Ruby's thoughts seemed to batter against a ball of pain that she couldn't let come up yet. It felt so sharp it seemed to be physical, even though she'd just been giggling with Jali. She had been feeling better than she had been for a few days. But now . . . now there was a monster inside her that might come out and steal her joy, her strength. “Some of our children lived through it. I don't remember the details, but Marcelle could tell you.” She wanted to clutch her stomach but she didn't let herself.

“What about the adults?”

Ruby shook her head. “I don't know. I have to sing. I'm going to sing and then we're going to talk about this. Jali is going to be with me.”

“She's not sick?” Satyana asked.

“No.” Ruby shook her head. “No, she's always been thin.”

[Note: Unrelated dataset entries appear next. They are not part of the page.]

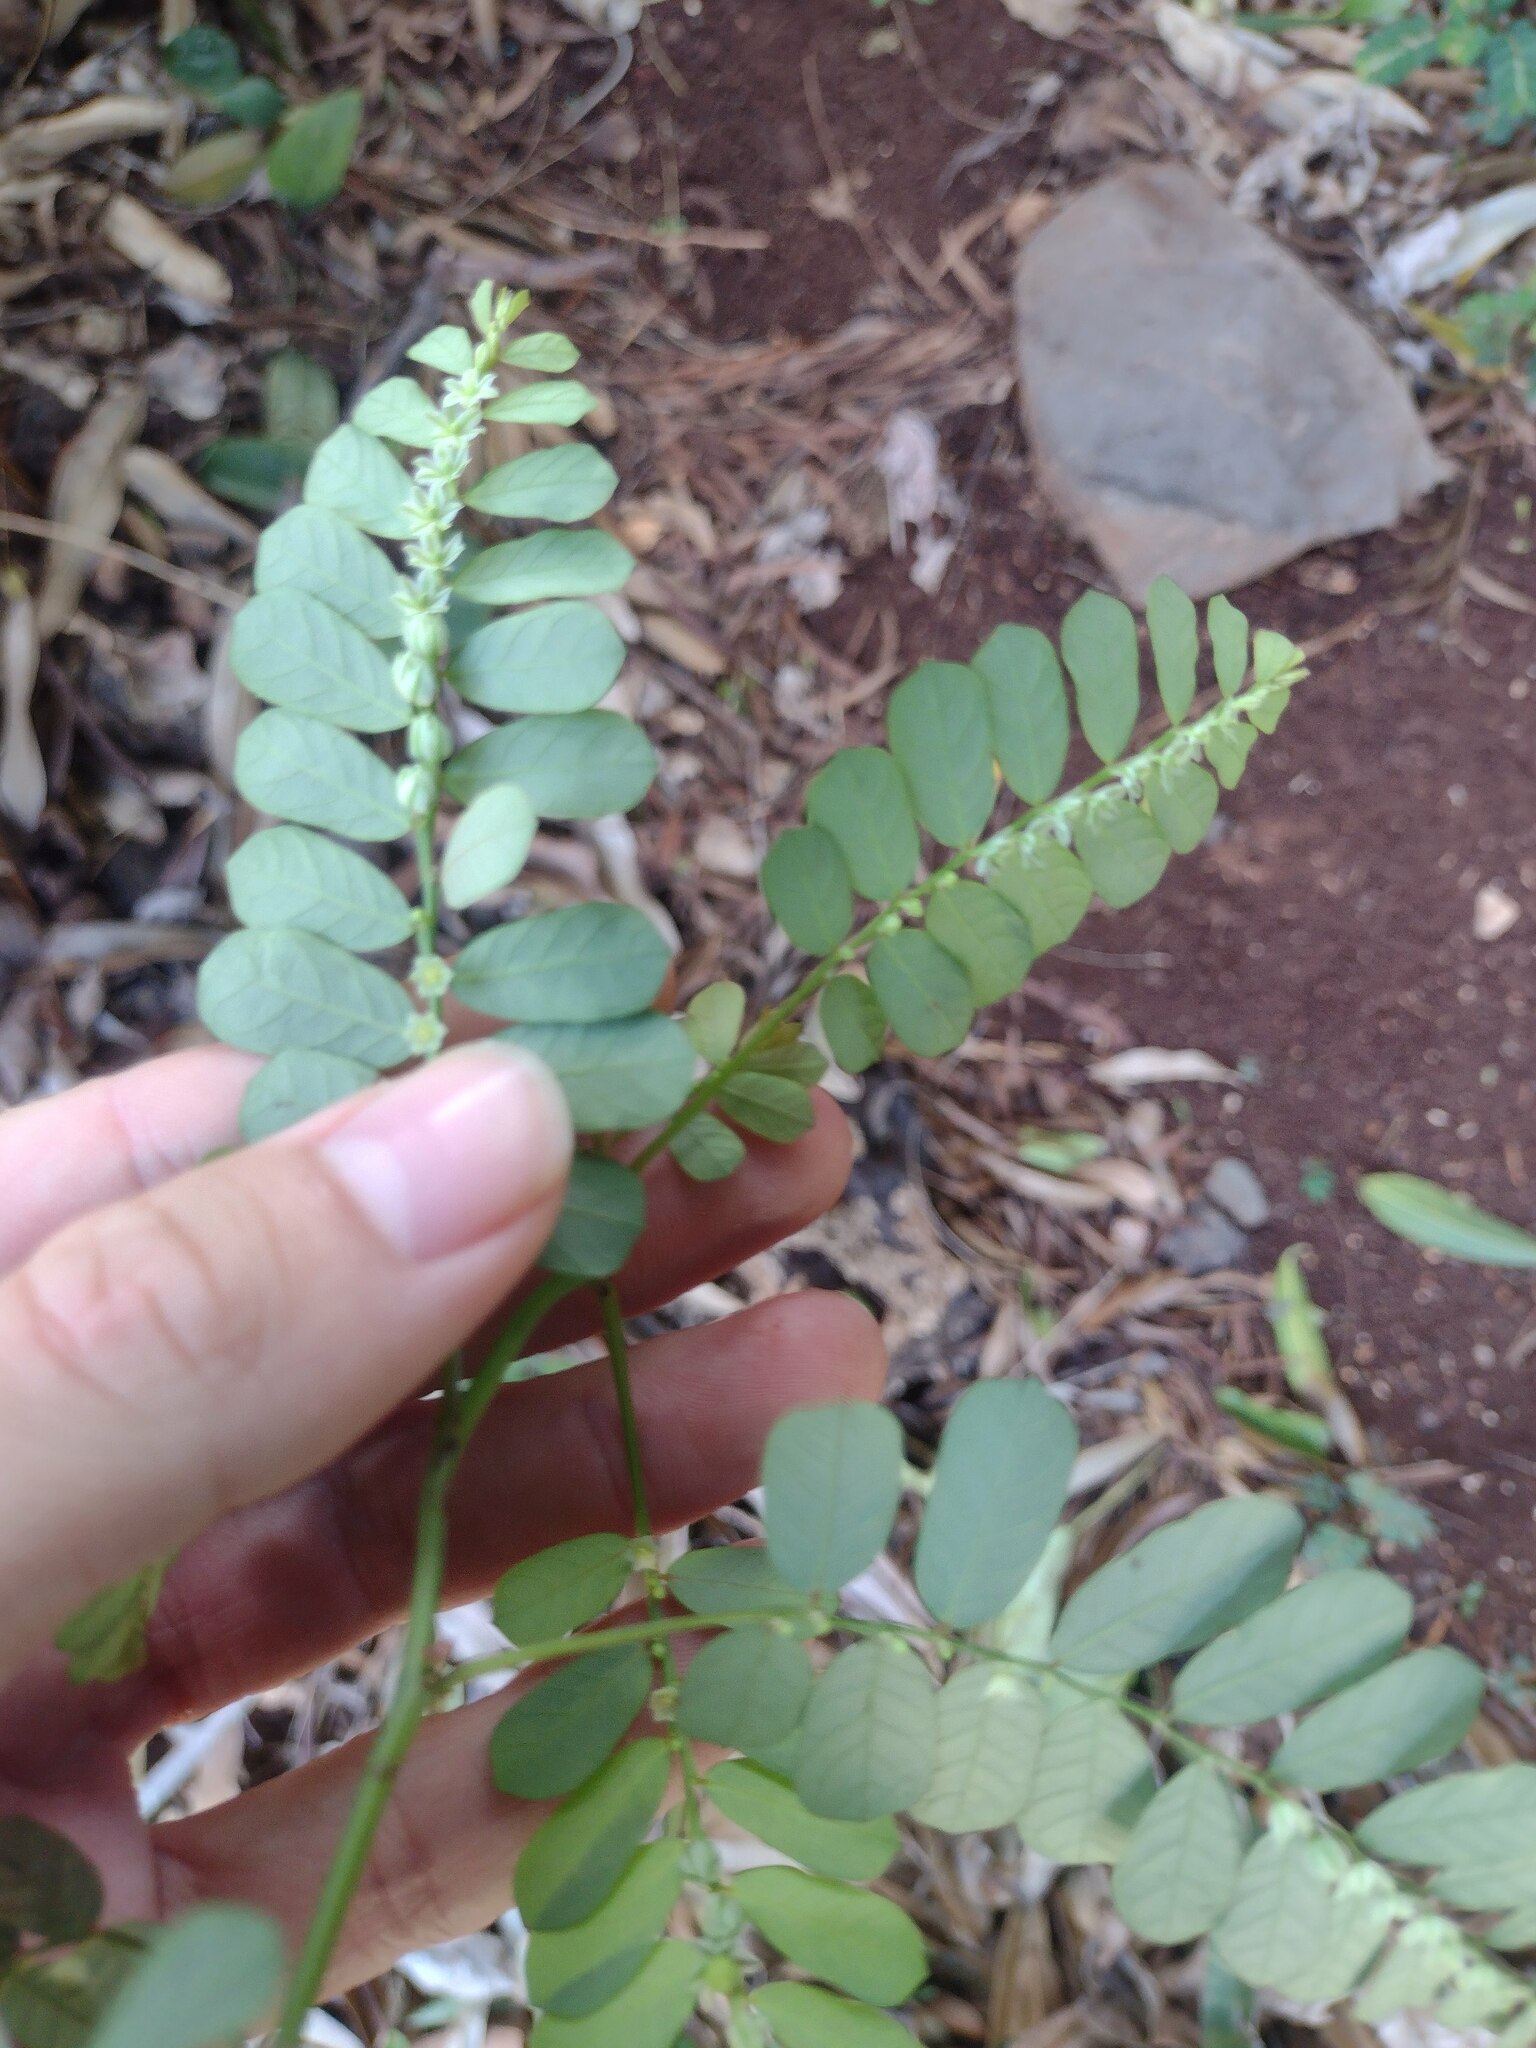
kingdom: Plantae
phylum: Tracheophyta
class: Magnoliopsida
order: Malpighiales
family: Phyllanthaceae
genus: Phyllanthus
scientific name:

“I'll have the robot test her.”

There was no time to think about any of this now. “Listen to me sing.” She could barely talk without collapsing. She stood up and stretched and breathed. “I have to sing before I think about this.”

Satyana whispered, “I'm sorry.”

“It'll be a good concert.” Ruby held her hand out to Satyana. “Come listen from backstage. But don't tell Naveen. Not yet.”

Satyana shook her head. “I have something else to do. Good luck.”

“What happens next?”

“The bot stays with you and it starts treatments.”

Ruby forced her hands not to shake. “Will it hurt?”

Satyana offered a small smile. “You already hurt.” She leaned in and gave Ruby a hug. Her arms were strong and she smelled like cinnamon and stim. “Go.”

Ruby went.

Exchange Four felt twice as big as Exchange Five. Spaceship crews wandered here and there, some with clear purpose and some gawking. Onor saw children and families and even a few people that looked old.

They passed the job market, which was still half-open. Holographic pictures of spaceships spun above the aisles with open positions scrolling through the air under them. Onor leaned over to Evie and whispered in her ear. “We should remember this. There may be a day we need to get off the
Deep
.”

“I'd love to get out of here.” Her gaze kept sweeping the crowd as if she could force Haric to emerge.

The Jackman stared at his slate, trying to orient it to the rows of booths. The Exchange felt so confusing that Onor was glad of Aleesi's voice in his ear, saying, “Fourth booth on the left. Haric stopped and looked on his way in. Come back later though. First, find the last place. The Jackman has it as a bright yellow dot.”